» **Tugas**: Salin kembali seluruh kutipan tentang kasus Reynhard di bawah ini tanpa mengubah satu kata pun.

» **Kutipan Teks**:
☆ ☆ ☆

Dalam penyidikan, polisi tidak menemukan obat bius di apartemen Reynhard, namun Hakim Goddard dalam putusannya menyatakan kesimpulan logis yang dapat diambil setelah melihat video berjam-jam korban yang tidak sadar saat hubungan seksual itu, adalah bahwa Reynhard mencampur obat bius dengan minuman keras yang ditawarkan kepada korban.

Gulfan dalam pertemuannya dengan keluarga Reynhard memperoleh pernyataan bahwa keluarga Reynhard sama sekali tidak mengira anak sulung dari empat bersaudara mereka melakukan perbuatan jauh dari nalar.

“Reynhard digambarkan (pihak keluarga) sebagai anak yang baik, rajin beribadah, rajin ke gereja. Di sisi lain, Reynhard cerdas, lulusan arsitektur, dua magister di Universitas Manchester dan S3 di universitas Leeds,” kata Gulfan kepada BBC.

☆ ☆ ☆

» **Cuplikan Kumpulan Data**:

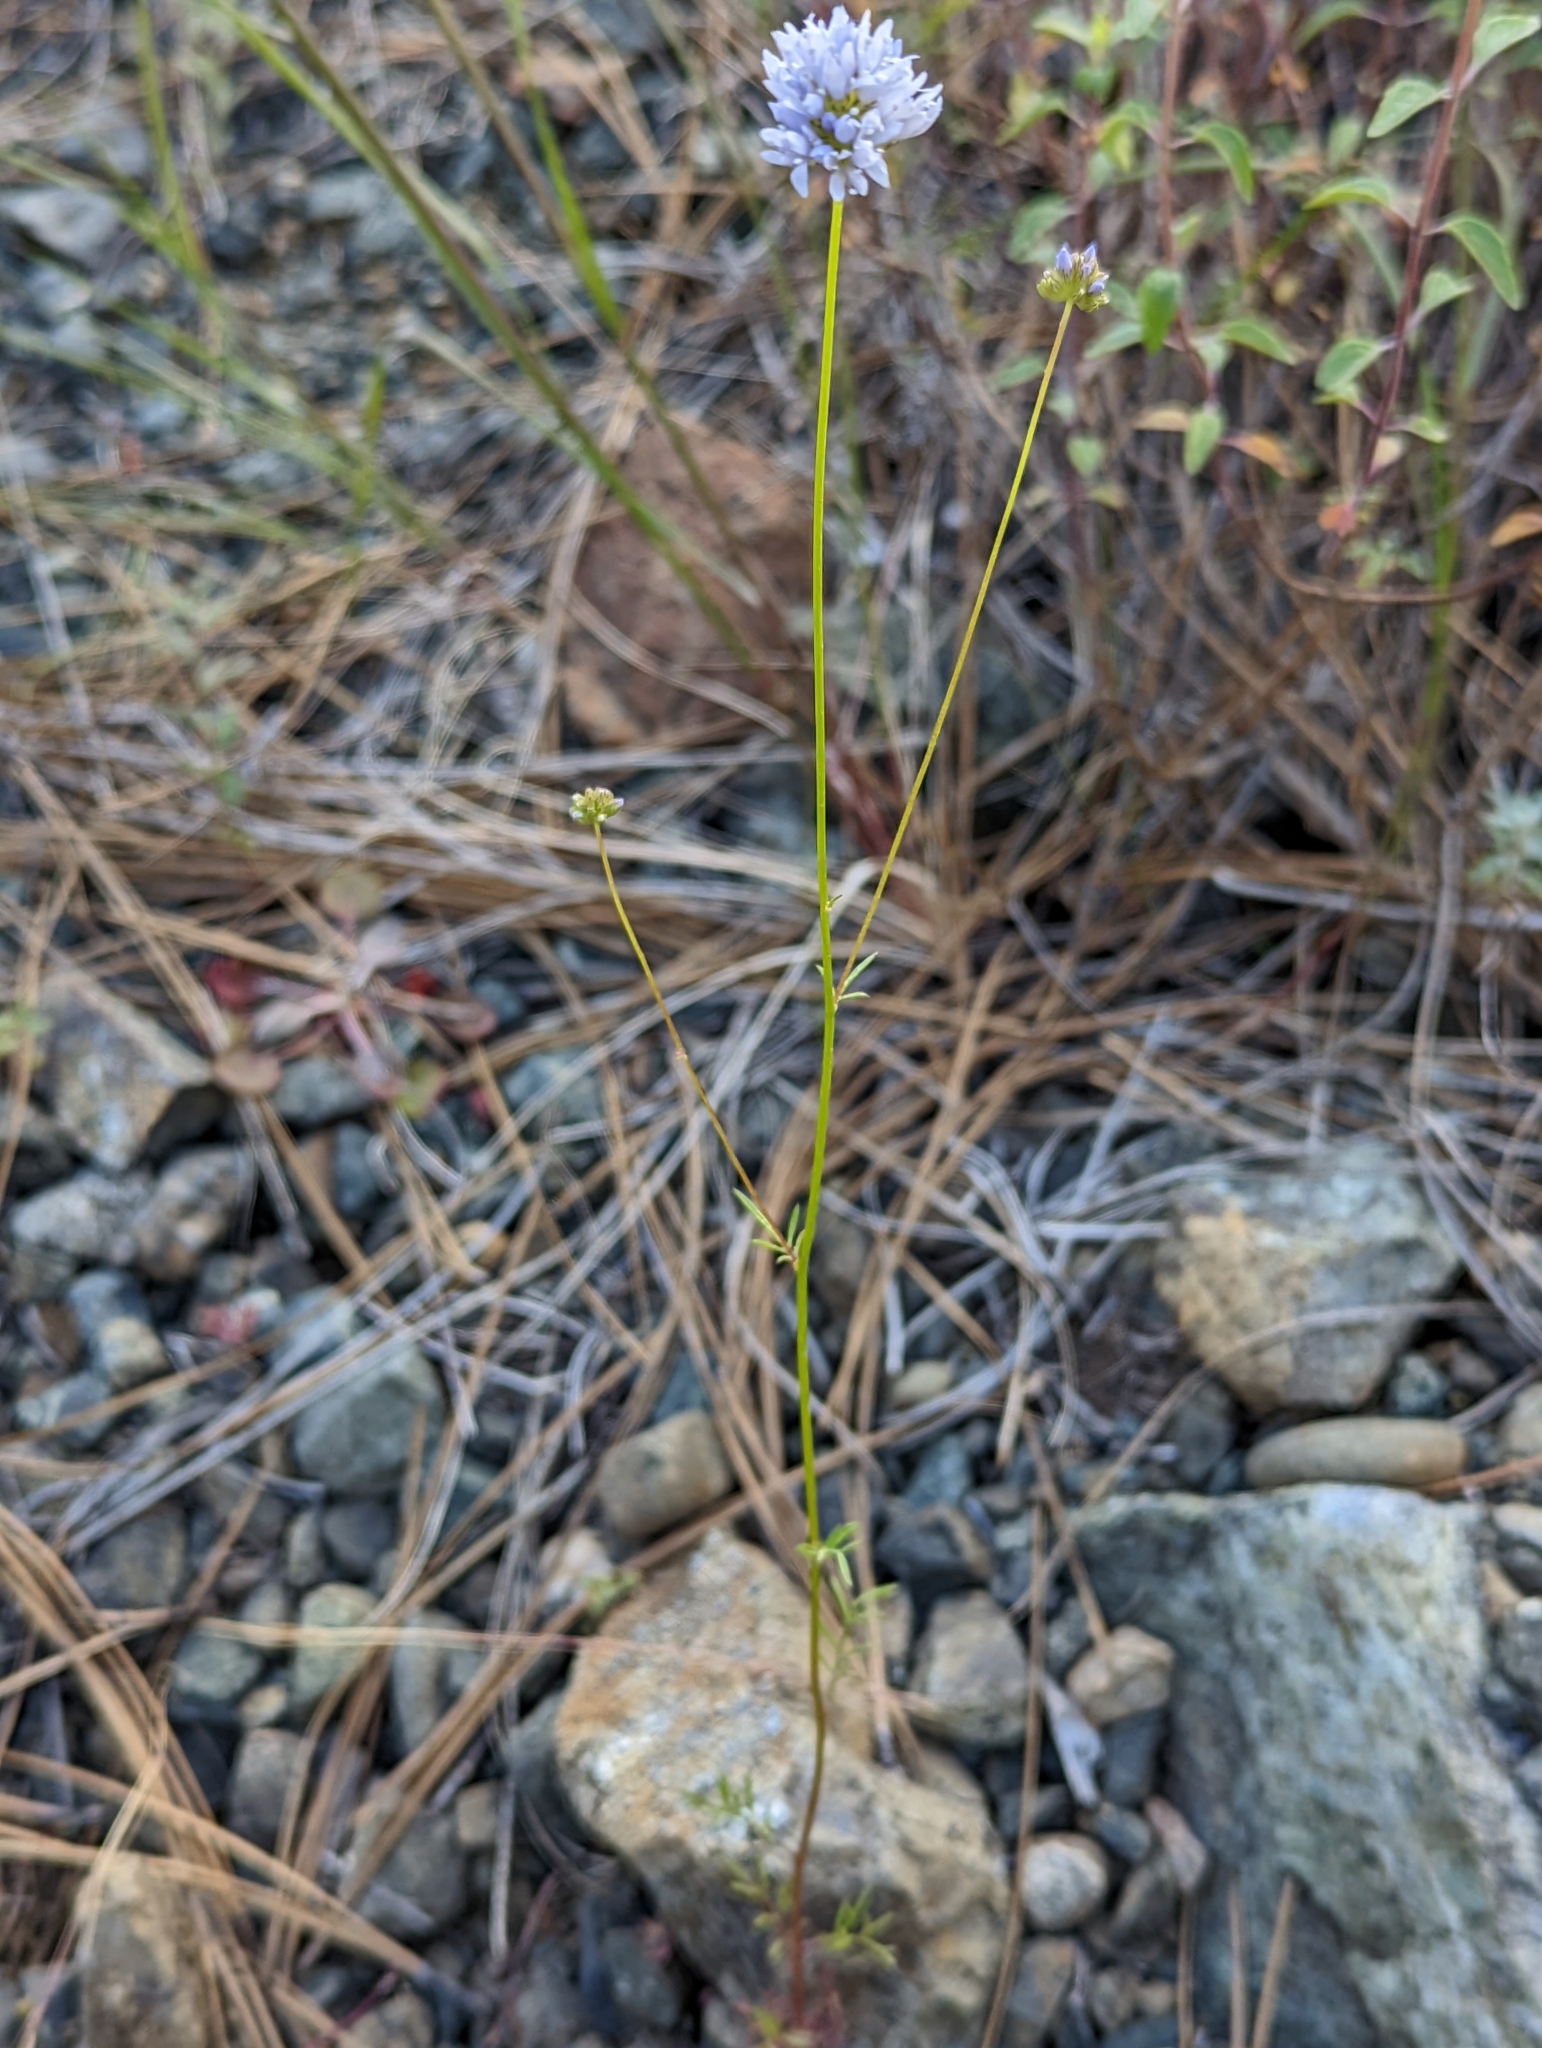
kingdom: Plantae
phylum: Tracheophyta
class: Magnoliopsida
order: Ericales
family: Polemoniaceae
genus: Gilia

☆ ☆ ☆

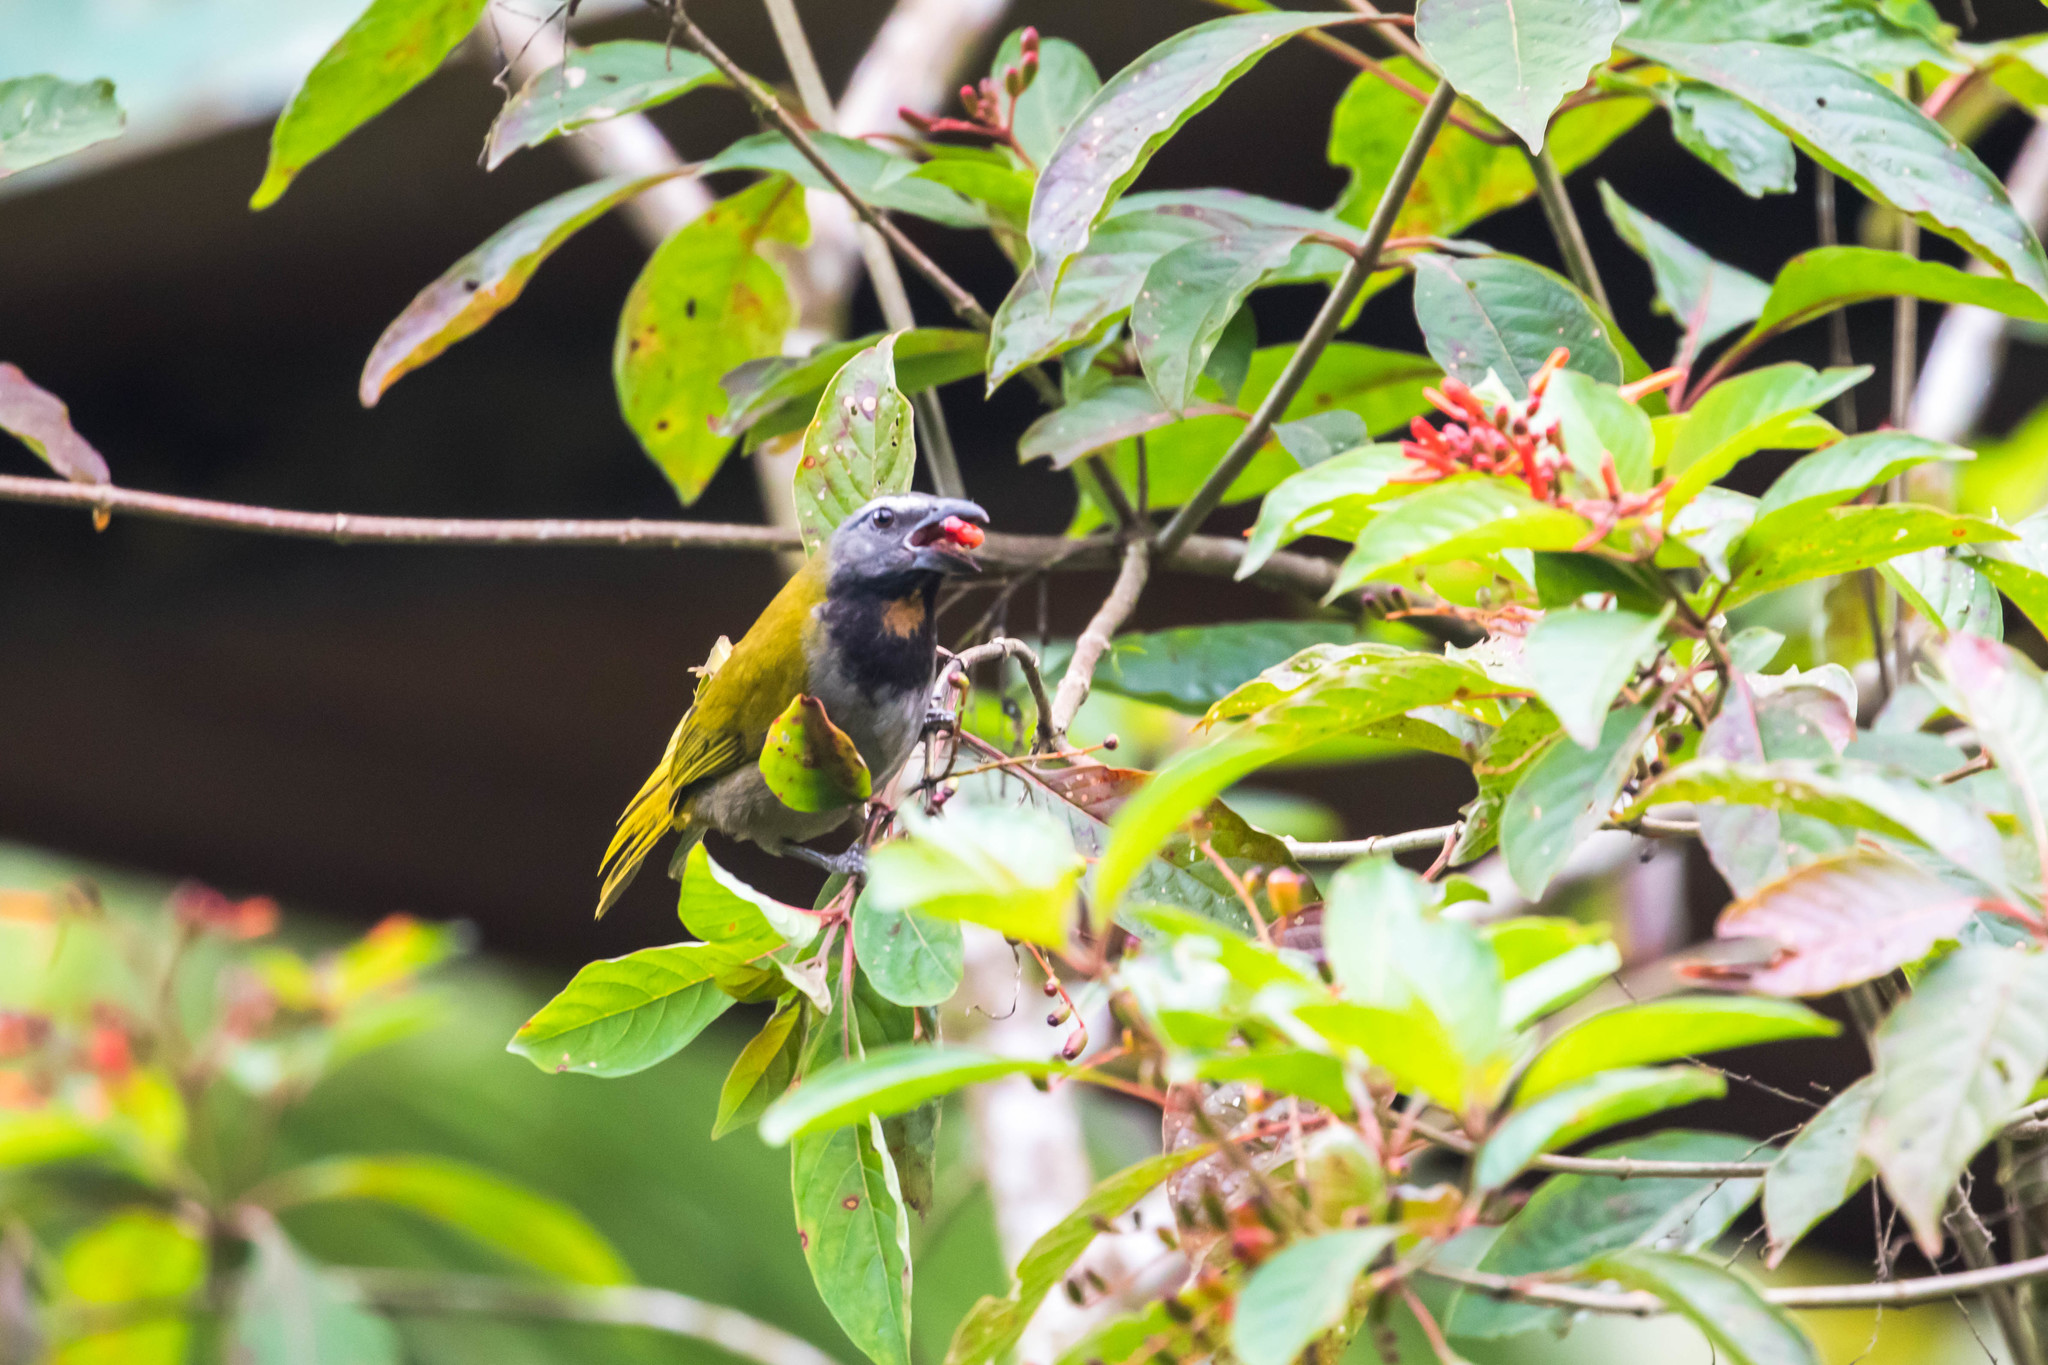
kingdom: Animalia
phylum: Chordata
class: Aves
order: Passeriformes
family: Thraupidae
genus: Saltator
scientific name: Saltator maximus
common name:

☆ ☆ ☆

» **Jawaban Tugas**:
Dalam penyidikan, polisi tidak menemukan obat bius di apartemen Reynhard, namun Hakim Goddard dalam putusannya menyatakan kesimpulan logis yang dapat diambil setelah melihat video berjam-jam korban yang tidak sadar saat hubungan seksual itu, adalah bahwa Reynhard mencampur obat bius dengan minuman keras yang ditawarkan kepada korban.

Gulfan dalam pertemuannya dengan keluarga Reynhard memperoleh pernyataan bahwa keluarga Reynhard sama sekali tidak mengira anak sulung dari empat bersaudara mereka melakukan perbuatan jauh dari nalar.

“Reynhard digambarkan (pihak keluarga) sebagai anak yang baik, rajin beribadah, rajin ke gereja. Di sisi lain, Reynhard cerdas, lulusan arsitektur, dua magister di Universitas Manchester dan S3 di universitas Leeds,” kata Gulfan kepada BBC.